Understanding the Output BISCUIT BAM

BISCUIT follows the SAM/BAM specification for the SAM/BAM output from biscuit align. Definitions for optional tags can be found below, along with how BISCUIT defines the TLEN column (which differs from how BWA defines it).

Useful Tags to Know

  • NM Number of non-cytosine-conversion mismatches. Note, this does not match exactly with the hts-spec for the NM tag. To recreate the exact NM tag as defined by the spec, add the values in the NM and ZC tags.
  • MD Location of mismatches, following samtools conventions.
  • ZC Number of cytosine conversions.
  • ZR Number of cytosine retentions.
  • AS Best alignment score.
  • XS Suboptimal alignment score. This is usually equal to or less than AS. In rare cases, pairing could cause XS to be greater than AS.
  • RG Read group.
  • SA Other parts of a chimeric primary mapping.
  • PA Ratio of best score to alternate score (AS/XS). The higher the ratio, the more accurate the position.
  • XL Read length excluding adapter.
  • XA Location of suboptimal alignments.
  • XB Integer pair. The first integer indicates the number of suboptimal mappings in the primary/non-decoy chromosomes. The second integer in the pair indicates the number of suboptimal mappings in the ALT/decoy chromosomes. For example, 10,5 means ten suboptimal alignments exist on primary/non-decoy chromosomes and five exist on ALT/decoy chromosomes.
  • XR Reference/chromosome annotation.
  • YD Bisulfite conversion strand label.
    • f for OT/CTOT strands (C→T from IGV)
    • r for OB/CTOB strands (G→A from IGV)
  • MC CIGAR string for mate/next segment
  • MQ Mapping quality for mate/next segment
  • ZN Cytosine retention and conversion. Not included by default, but can be added by running biscuit bsconv. See Quality Control for more details.
  • YC Number of C→T observations. Not included by default, but can be added by running biscuit bsstrand. See Quality Control for more details.
  • YG Number of G→A observations. Not included by default, but can be added by running biscuit bsstrand. See Quality Control for more details.
  • CB Extracted cell barcode. See Barcode Extraction for more details.
  • RX Extracted unique molecular index (UMI). See Barcode Extraction for more details.

Insert Size

In BISCUIT, the insert size/TLEN column is given in a different way than BWA.

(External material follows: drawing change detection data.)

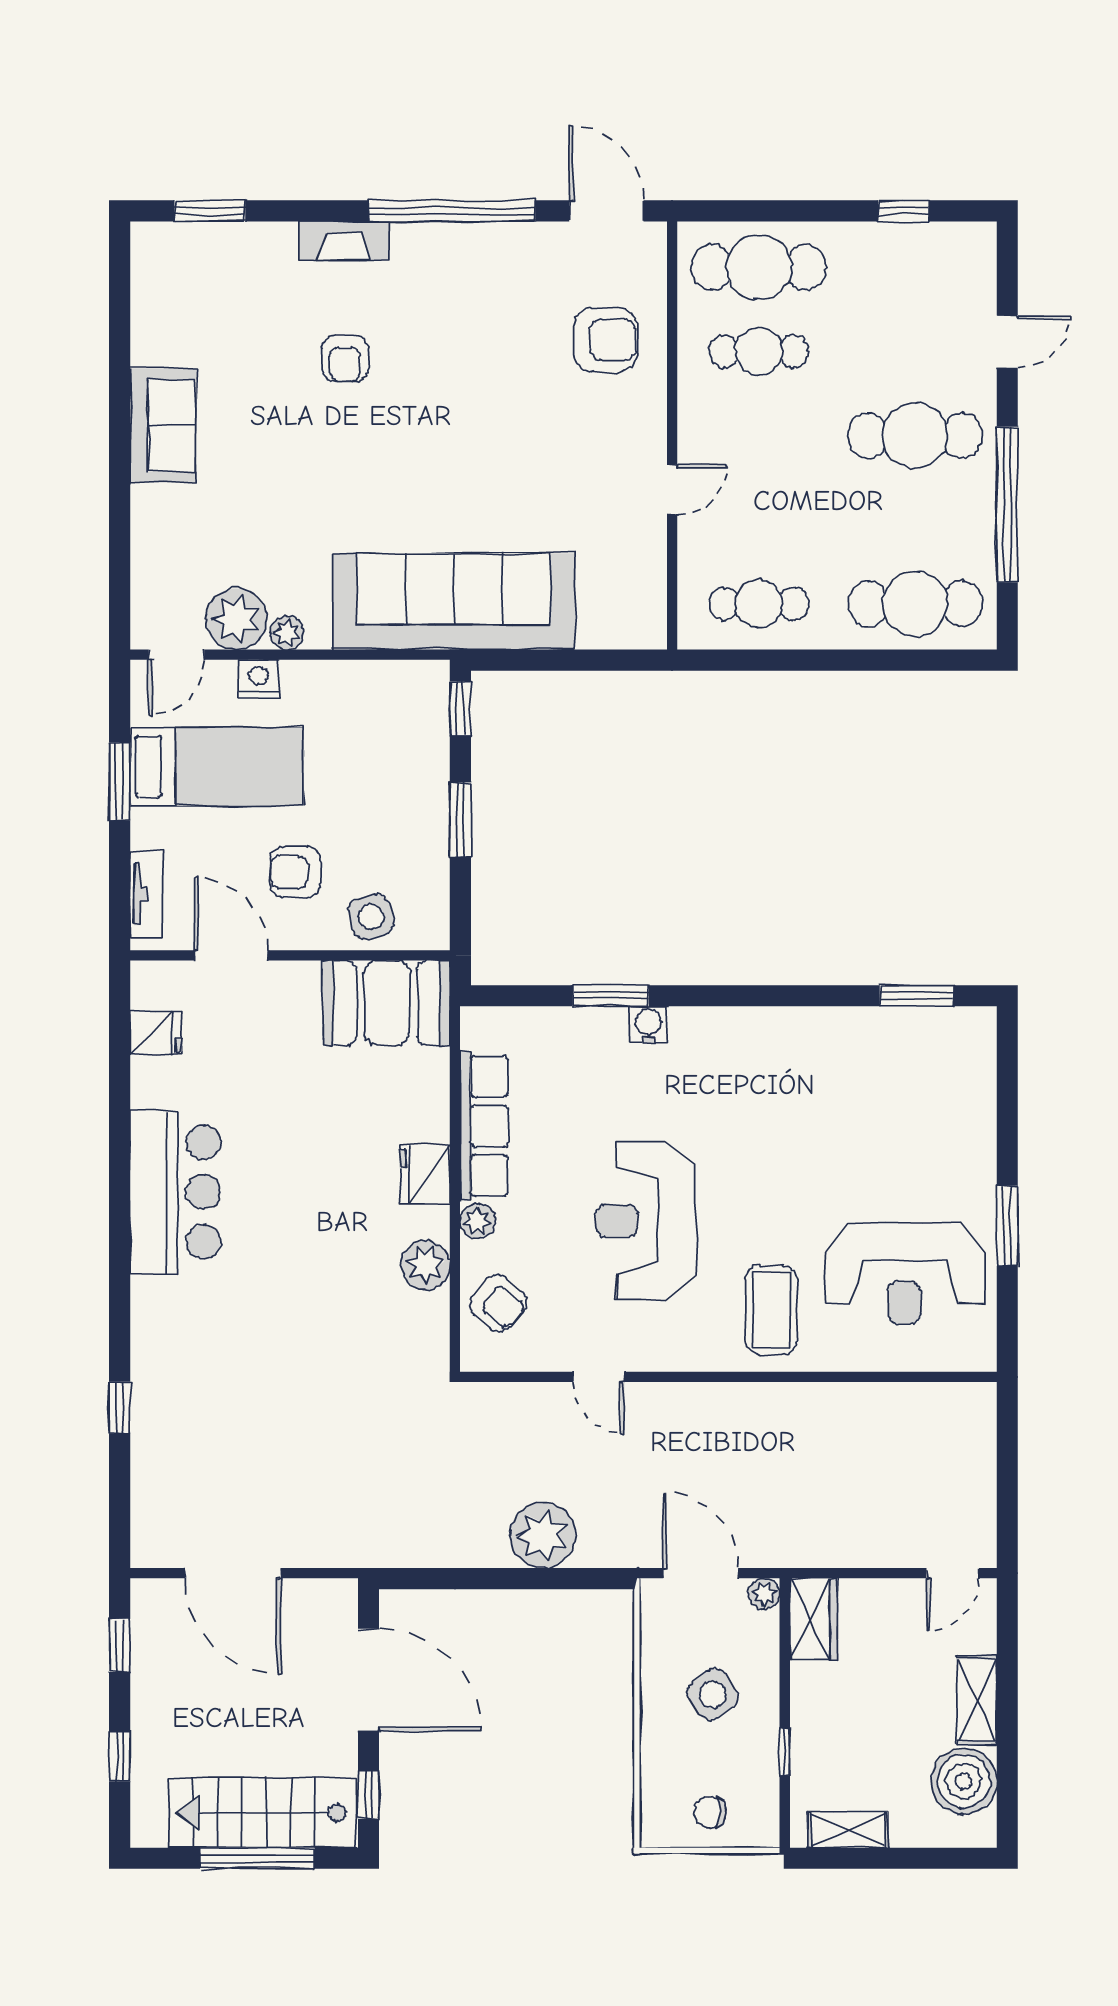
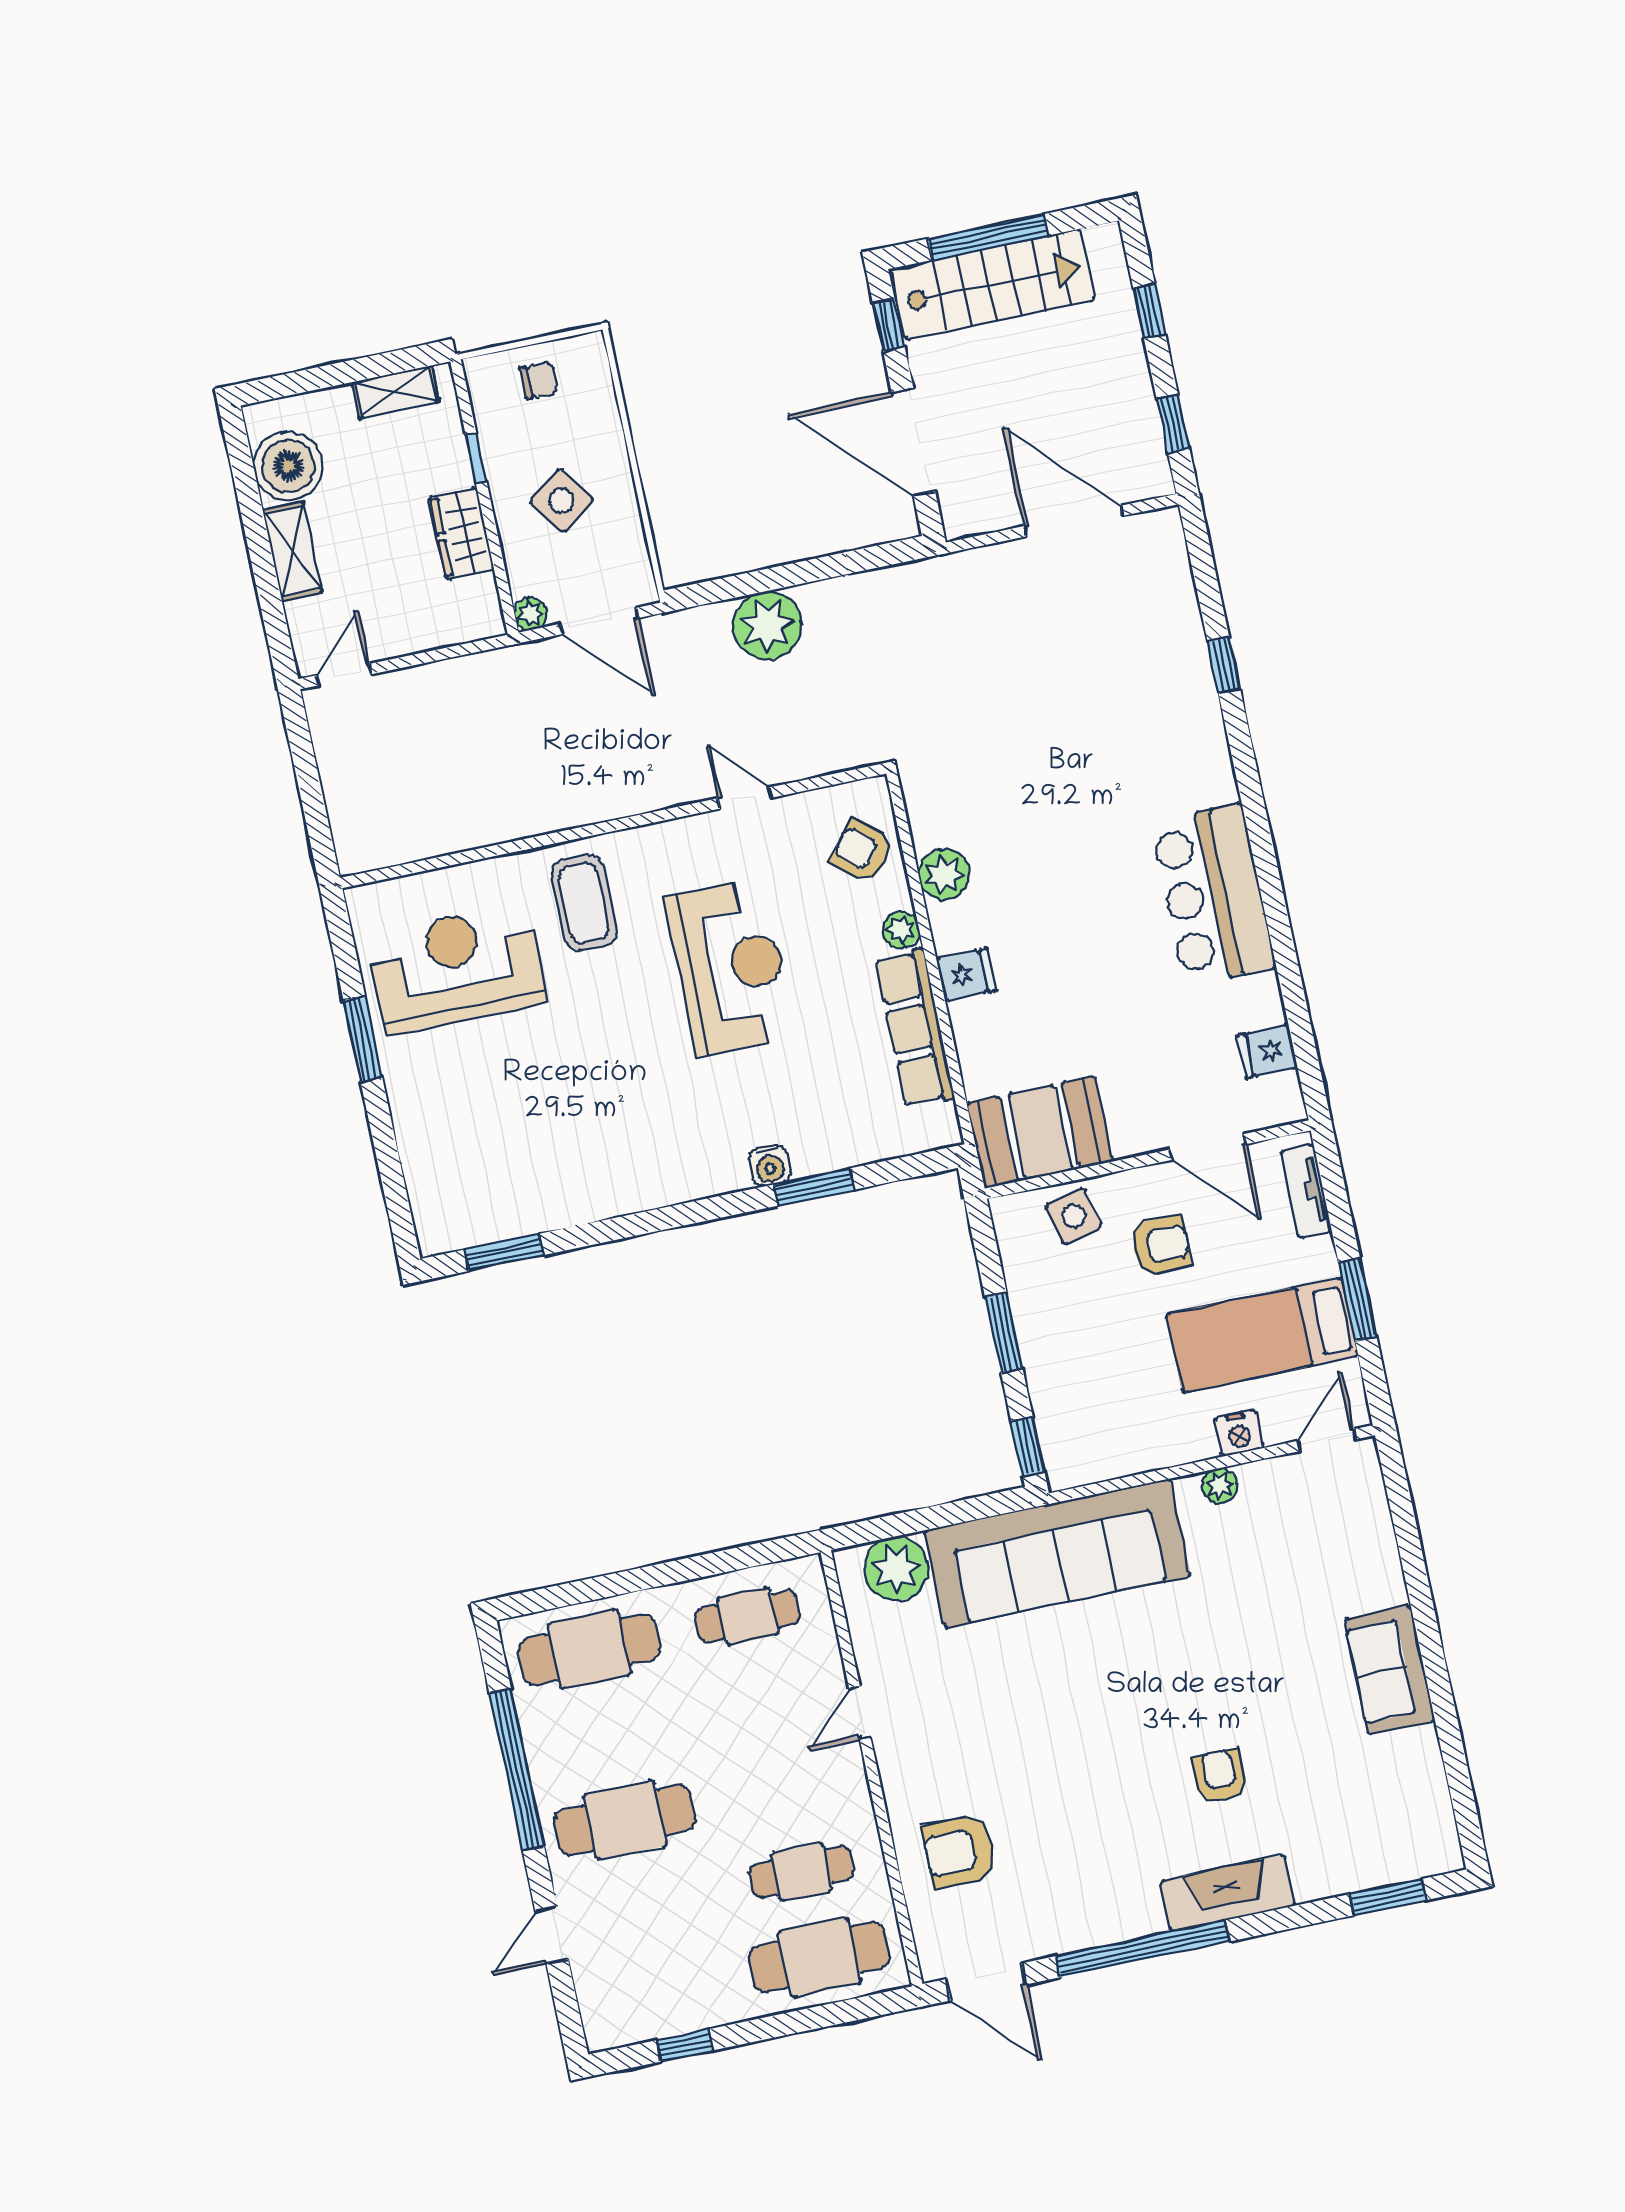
fireplace: (344, 240) -> (1228, 1893), width x1.37, depth x1.32
plant: (236, 619) -> (896, 1569), moved
fridge: (425, 1174) -> (966, 975), width x0.72
wardrobe: (813, 1619) -> (462, 533), moved

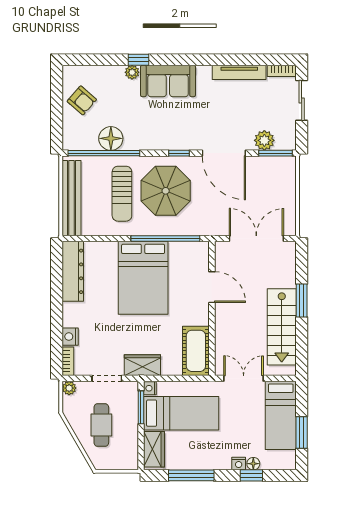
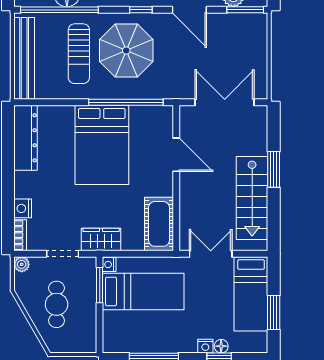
door: (224, 153) -> (189, 10), width x0.73
wardrobe: (154, 449) -> (114, 331), removed

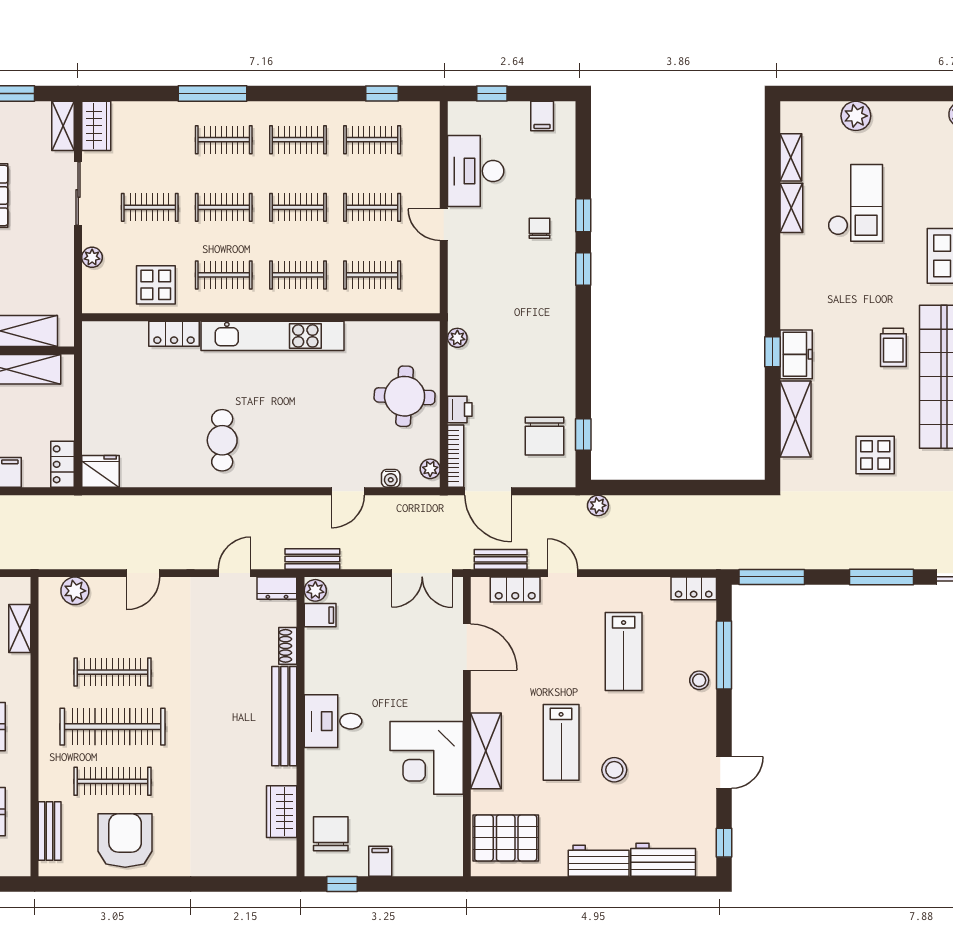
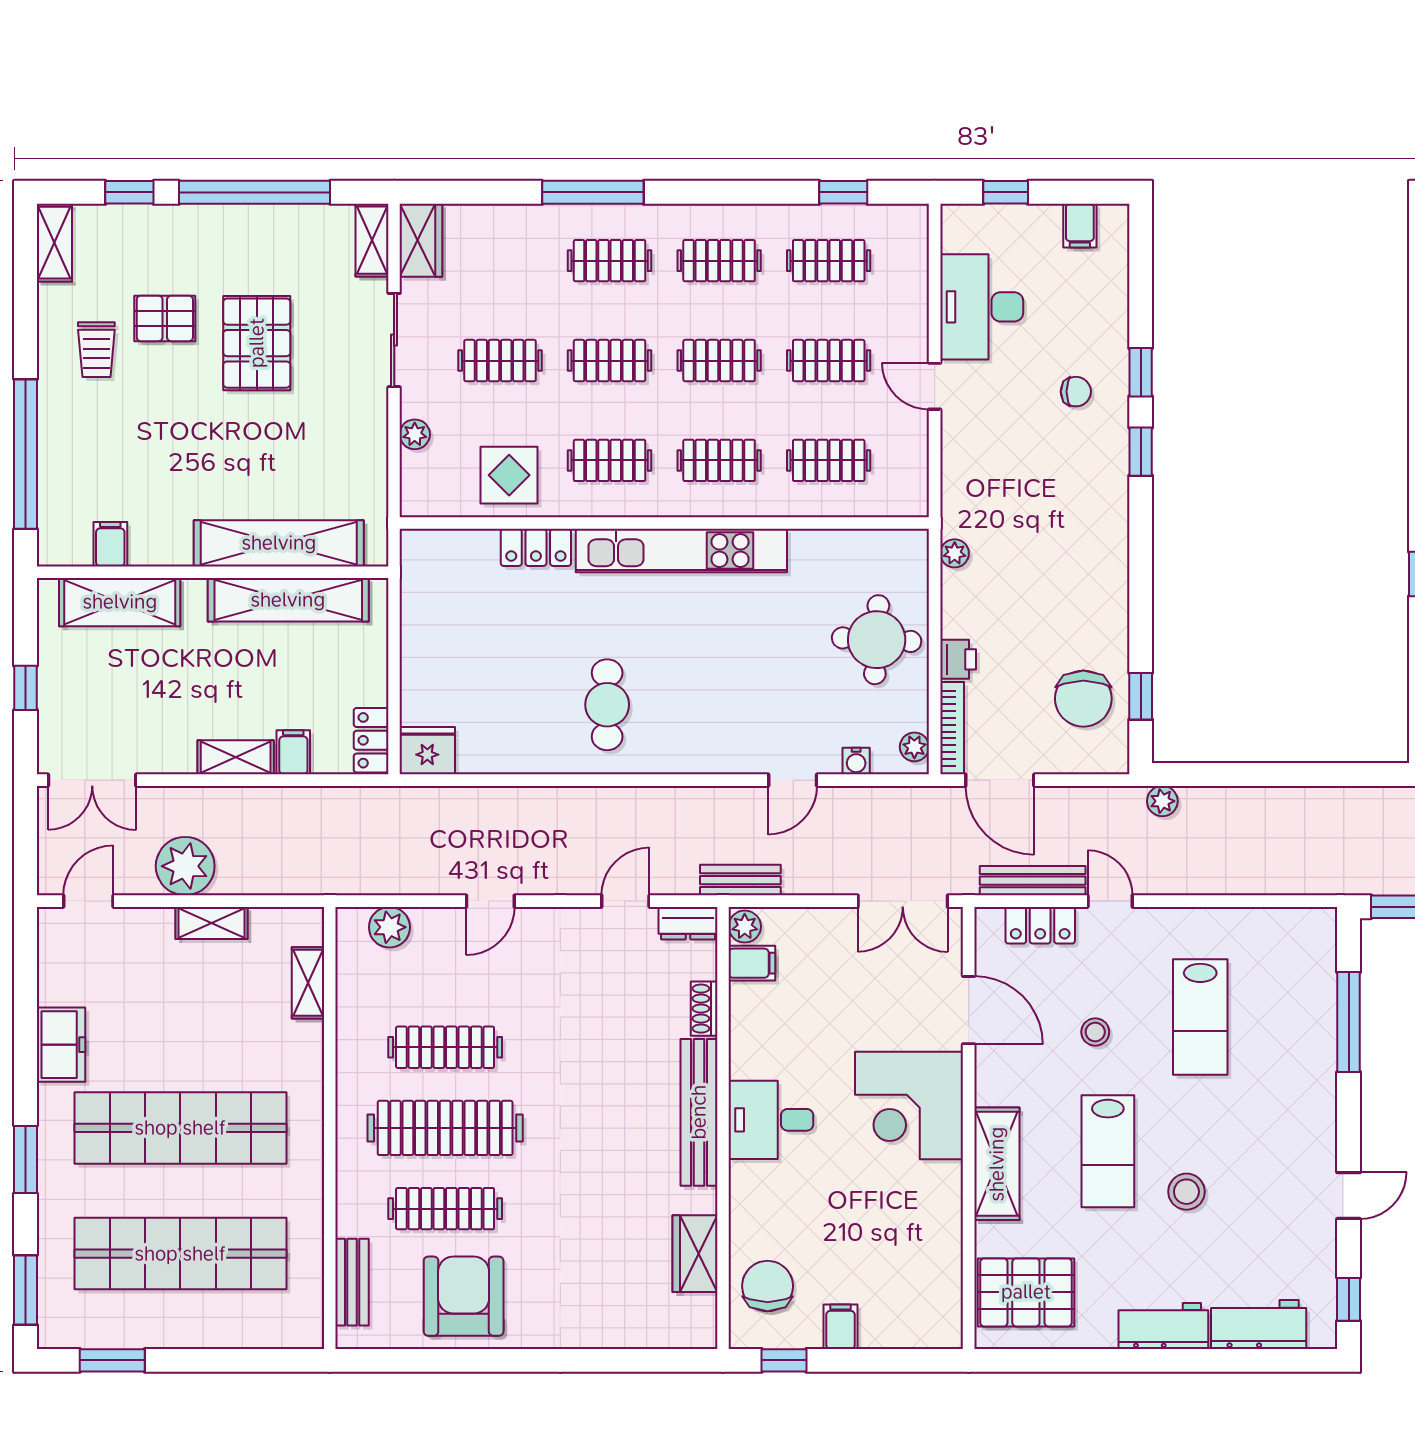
chair: (539, 228) -> (1076, 392), turned 90
bench: (501, 559) -> (1033, 881), width x1.36
locker: (694, 588) -> (1304, 924), removed
stool: (699, 680) -> (1095, 1032), moved
corner desk: (427, 758) -> (909, 1106), moved

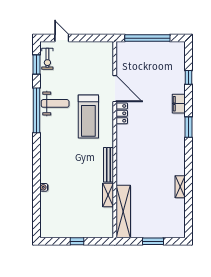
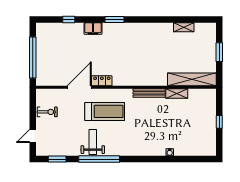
exercise bike: (47, 59) -> (47, 112), moved
shelving: (180, 187) -> (184, 27), moved

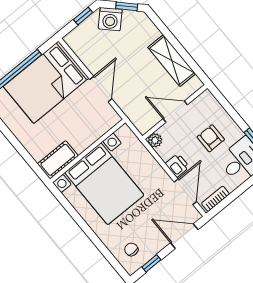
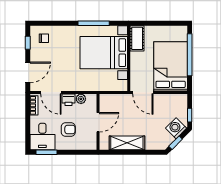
plant: (155, 140) -> (81, 99), moved
wall: (88, 151) -> (129, 58), moved
cot: (58, 160) -> (137, 38), moved
bed with nightstands: (104, 184) -> (104, 53), moved
window: (69, 208) -> (94, 23), added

The insert size as defined by BISCUIT:

(right-most coordinate of reverse-mate read) - (left-most coordinate of forward-mate read)

The insert size as defined by BWA:

-(p0 - p1 + offset)

where

p0     = { left-most  coordinate of read if read on forward strand }
         { right-most coordinate of read if read on reverse strand }

p1     = { left-most  coordinate of mate if mate on forward strand }
         { right-most coordinate of mate if mate on reverse strand }

         { +1 if p0 > p1 }
offset = {  0 if p0 = p1 }
         { -1 if p0 < p1 }